Like thousands of other Nepali-speaking Bhutanese people, Tamang’s parents fled Bhutan in the early 1990s amid interethnic conflict.
“Even though I was born in a refugee camp in Nepal and speak Nepali, I still identify as Bhutanese,” Tamang says. “In Bhutan, my family had a nice house with some land with orange groves and apple orchards. But the Bhutanese government forcibly removed anyone who refused to stop celebrating Nepali culture.”
According to the United Nations, the influx of ethnic Nepali refugees from 1990-91 wound up in seven refugee camps located throughout the southeastern lowlands of Nepal, where many of them stayed for decades. Tamang and her family lived in the Morang Sanishchare Pathari camp. Between 2007-16, the U.N. High Commissioner for Refugees helped resettle more than 113,500 Bhutanese refugees to eight different countries in one of the largest global group resettlement programs in history.
Tamang’s brother came to the United States first and helped their parents navigate the process of obtaining visas and applying for resettlement. Tamang was too young to understand the magnitude; she just knew they were moving somewhere. Once her family received a date to fly to the U.S., her excitement grew.
It’s important for people to understand how much a life can be altered through the opportunity of an education.Soneya Tamang Sophomore, nutrition science, brain and behavioral sciences
“When we moved to Indianapolis from the refugee camp in 2011, I didn’t speak any English,” Tamang says. “It was an entirely different world. I remember when I started school in the U.S. in third grade, I couldn’t get the electric pencil sharpener to work. In the refugee camp’s school, we just used a knife. I didn’t have the words in English to ask for help so I just stood by the pencil sharpener gesturing until a classmate finally noticed and showed me that I just needed to push the pencil in a bit farther.”

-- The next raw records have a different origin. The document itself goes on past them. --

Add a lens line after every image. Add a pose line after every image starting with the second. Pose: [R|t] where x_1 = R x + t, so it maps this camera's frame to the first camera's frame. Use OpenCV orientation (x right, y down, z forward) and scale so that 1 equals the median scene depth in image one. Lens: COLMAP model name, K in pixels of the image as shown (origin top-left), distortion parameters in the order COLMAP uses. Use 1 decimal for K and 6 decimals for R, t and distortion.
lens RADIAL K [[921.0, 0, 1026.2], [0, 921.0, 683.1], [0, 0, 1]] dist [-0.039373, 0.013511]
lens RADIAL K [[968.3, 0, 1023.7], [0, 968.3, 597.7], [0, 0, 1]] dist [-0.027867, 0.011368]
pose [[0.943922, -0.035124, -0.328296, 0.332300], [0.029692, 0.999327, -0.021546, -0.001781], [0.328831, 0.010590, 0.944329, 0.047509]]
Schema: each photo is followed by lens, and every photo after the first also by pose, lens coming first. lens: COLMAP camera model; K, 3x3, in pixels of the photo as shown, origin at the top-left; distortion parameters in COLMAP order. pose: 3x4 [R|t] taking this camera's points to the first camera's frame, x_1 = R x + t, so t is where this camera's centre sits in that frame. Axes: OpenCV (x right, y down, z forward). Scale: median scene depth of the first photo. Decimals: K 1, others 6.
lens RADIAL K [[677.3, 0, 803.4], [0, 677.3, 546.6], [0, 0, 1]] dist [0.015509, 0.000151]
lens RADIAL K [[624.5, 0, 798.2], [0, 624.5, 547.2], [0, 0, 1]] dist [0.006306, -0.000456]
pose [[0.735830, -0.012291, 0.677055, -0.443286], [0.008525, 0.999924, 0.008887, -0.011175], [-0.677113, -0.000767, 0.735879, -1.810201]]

Exodus Refugee Immigration, a nonprofit organization that facilitates and supports refugees resettling in Indiana, played a vital role in welcoming the Tamang family to their new home. Exodus helps refugees obtain housing and find work. It also offers English-language training and cultural orientation and provides financial support to help families get established in the U.S.
“They gave us everything we needed until we were able to get settled,” Tamang says. “Our first apartment had a landline, which I thought was very cool. I’d never used a phone before. I would pick it up, pretend to talk and then hang up the phone just like I’d seen in the movies.”
Living in Indianapolis allowed Tamang the chance to enroll at PPHS and join its first class of students. PPHS reengineers the high school experience and prepares students who are underserved by traditional schools and underrepresented in higher education. These students are ready and able to pursue their careers with confidence because of their experiences.
In Nepal, Tamang’s father worked as a physical laborer, plowing farm fields with oxen to provide for his family. After resettling in the U.S., Tamang realized she had educational opportunities available to her that she’d never dreamed of in the refugee camp.
“With a Purdue education, I have the ability to find a better job,” she says. “I have taken on the responsibility of caring for my parents financially. That motivates me to keep pushing forward, even when I want to quit.”